Cyberattack | An image of the supreme leader on fire interrupts Iranian state television

(Paris) A group supporting the protest in Iran, triggered by the death of Mahsa Amini, succeeded in hacking a state television channel by broadcasting an image of Supreme Leader Ali Khamenei surrounded by flames in full newspaper.

Posted at 10:47 a.m.

“The blood of our youth is dripping from your fingers,” reads a message that appeared on screen during the Saturday evening broadcast of the state television news. It accompanies a manipulated photo of Ali Khamenei, his body surrounded by flames and his head in a viewfinder.

“It’s time to put your furniture away […] and find you another place to settle your family outside of Iran,” reads another message accompanying the photo.

The cyberattack, which lasted a few seconds, was claimed by a group calling itself Edalat-e Ali (Ali’s Justice) which supports the protest movement, the largest in Iran since the protests against the price hikes of gasoline in 2019.

Several foreign-based media in Persian shared a video showing the cyberattack. At the end of the video, the newscaster can be seen looking tense, his eyes fixed on the camera.

In Iran, the Tasnim news agency confirmed that state television had “been hacked for a few moments by anti-revolutionary agents”.

Iran has been rocked by protests since the September 16 death of Mahsa Amini, a 22-year-old Iranian Kurdish woman, who died three days after she was arrested by morality police in Tehran for allegedly violating the Islamic Republic’s strict dress code for women, including the wearing of the veil.

The Oslo-based NGO Iran Human Rights (IHR) has reported at least 95 deaths in the crackdown on protests since September 16. According to a latest Iranian report given at the end of September, around 60 people were killed, including around ten police officers.

“We will fight”

On Sunday, appearing on video for the first time since being released on bail on Tuesday, artist Shervin Hajipour, known for his song Baraye supporter of the movement and having made almost 40 million views on Instagram, claimed that he only wanted to “express his sympathy” towards the protesters.
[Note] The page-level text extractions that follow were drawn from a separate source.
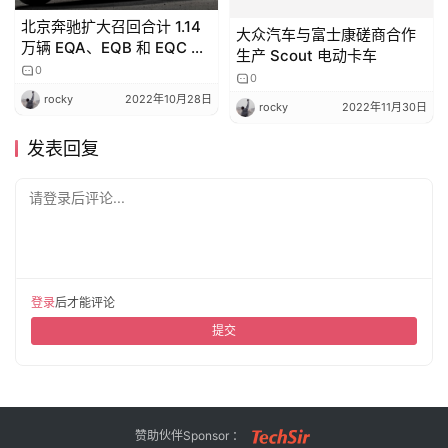
北京奔驰扩大召回合计 1.14
大众汽车与富士康磋商合作
万辆 EQA、EQB 和 EQC 电
生产 Scout 电动卡车
动汽车：将更换电动驱动模
0
0
块总成
rocky
2022年10月28日
rocky
2022年11月30日
发表回复
请登录后评论...
登录
后才能评论
提交
赞助伙伴Sponsor ：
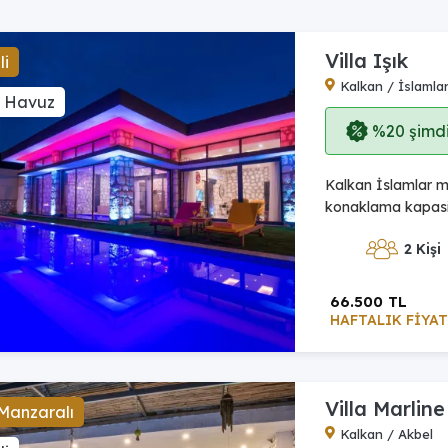
Villa Işık
li
Kalkan / İslamla
ı Havuz
%20 şimdi,
Kalkan İslamlar me
konaklama kapasite
2 Kişi
66.500 TL
HAFTALIK FİYAT
Villa Marline
Manzaralı
Kalkan / Akbel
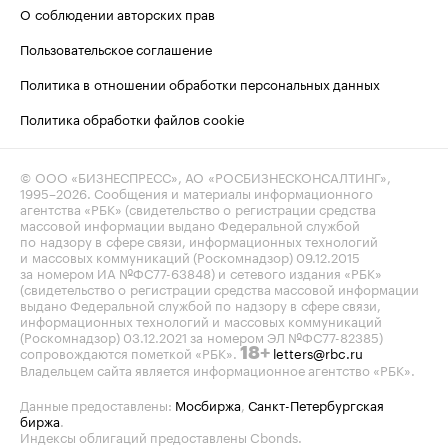
О соблюдении авторских прав
Пользовательское соглашение
Политика в отношении обработки персональных данных
Политика обработки файлов cookie
© ООО «БИЗНЕСПРЕСС», АО «РОСБИЗНЕСКОНСАЛТИНГ»,
1995–2026
. Сообщения и материалы информационного
агентства «РБК» (свидетельство о регистрации средства
массовой информации выдано Федеральной службой
по надзору в сфере связи, информационных технологий
и массовых коммуникаций (Роскомнадзор) 09.12.2015
за номером ИА №ФС77-63848) и сетевого издания «РБК»
(свидетельство о регистрации средства массовой информации
выдано Федеральной службой по надзору в сфере связи,
информационных технологий и массовых коммуникаций
(Роскомнадзор) 03.12.2021 за номером ЭЛ №ФС77-82385)
сопровождаются пометкой «РБК».
letters@rbc.ru
18+
Владельцем сайта является информационное агентство «РБК».
Данные предоставлены:
Мосбиржа
,
Санкт-Петербургская
биржа
.
Индексы облигаций предоставлены Cbonds.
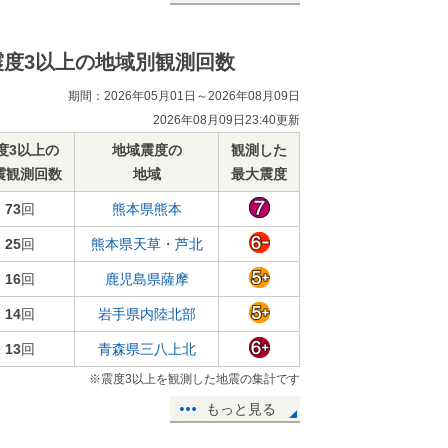
震度3以上の地域別観測回数
期間：2026年05月01日～2026年08月09日
2026年08月09日23:40更新
度3以上の
地域震度の
観測した
震観測回数
地域
最大震度
73
回
熊本県熊本
25
回
熊本県天草・芦北
16
回
鹿児島県薩摩
14
回
岩手県内陸北部
13
回
青森県三八上北
※震度3以上を観測した地震の集計です
もっと見る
The day before, as the movement entered its fourth week, demonstrations took place in several cities and solidarity rallies continued abroad.
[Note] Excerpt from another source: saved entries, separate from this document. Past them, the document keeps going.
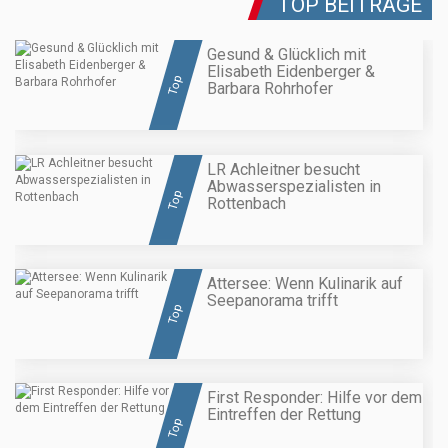
TOP BEITRÄGE
Gesund & Glücklich mit
Elisabeth Eidenberger &
Top
Barbara Rohrhofer
LR Achleitner besucht
Abwasserspezialisten in
Top
Rottenbach
Attersee: Wenn Kulinarik auf
Seepanorama trifft
Top
First Responder: Hilfe vor dem
Eintreffen der Rettung
Top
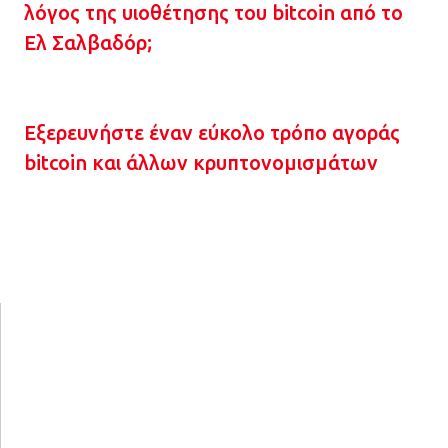
λόγος της υιοθέτησης του bitcoin από το
Ελ Σαλβαδόρ;
Εξερευνήστε έναν εύκολο τρόπο αγοράς
bitcoin και άλλων κρυπτονομισμάτων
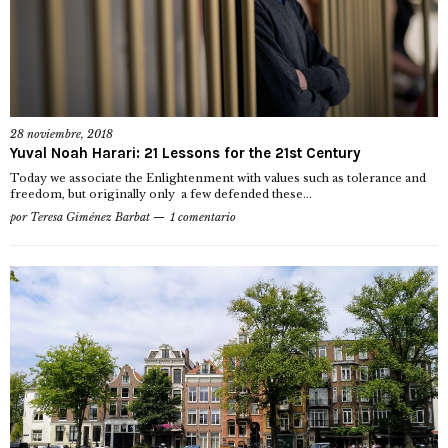
28 noviembre, 2018
Yuval Noah Harari: 21 Lessons for the 21st Century
Today we associate the Enlightenment with values such as tolerance and
freedom, but originally only a few defended these...
por
Teresa Giménez Barbat
1 comentario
According to Iranian analyst Omid Memarian, a video showed protesters in Tehran shouting “Death to the dictator”.

Elsewhere, schoolgirls chanted “Woman, life, freedom”, the protesters’ rallying cry, in Saqez, the hometown of Mahsa Amini in the province of Kurdistan (northwest), and marched waving their headscarves above their heads, said human rights NGO Hengaw, based in Norway.

According to online footage verified by AFP, a large banner placed on a highway overpass through central Tehran reads, “We are no longer afraid. We will fight”.

Two members of the security forces were killed on Saturday during the demonstrations, one in Tehran “by an armed mob” and the other in Sanandaj, capital of Kurdistan, according to the official Irna agency.

The agency confirmed protests in various cities, where demonstrators threw Molotov cocktails at mosques, centers of Bassidji, paramilitary militia, and offices of imams of prayer.

“In Tehran, the police used tear gas to disperse the crowd,” she said, adding that protesters had “shouted slogans and set fire to and damaged public property, including a police station and trash cans.” .

“With my own eyes”

Iranian authorities said on Friday that Mahsa Amini died of illness and not of “beatings”.

But the young woman’s father, Amjad Amini, who claimed his daughter was in good health before her arrest, dismissed the medical report in an interview with Iran International, a Persian-language television channel based in London.

“I saw with my own eyes that blood had flowed from Mahsa’s ears and neck,” he said.

Activists and NGOs had claimed that she had suffered a head injury during her detention.

Iran accuses foreign countries of stoking the protests, including the United States, its sworn enemy.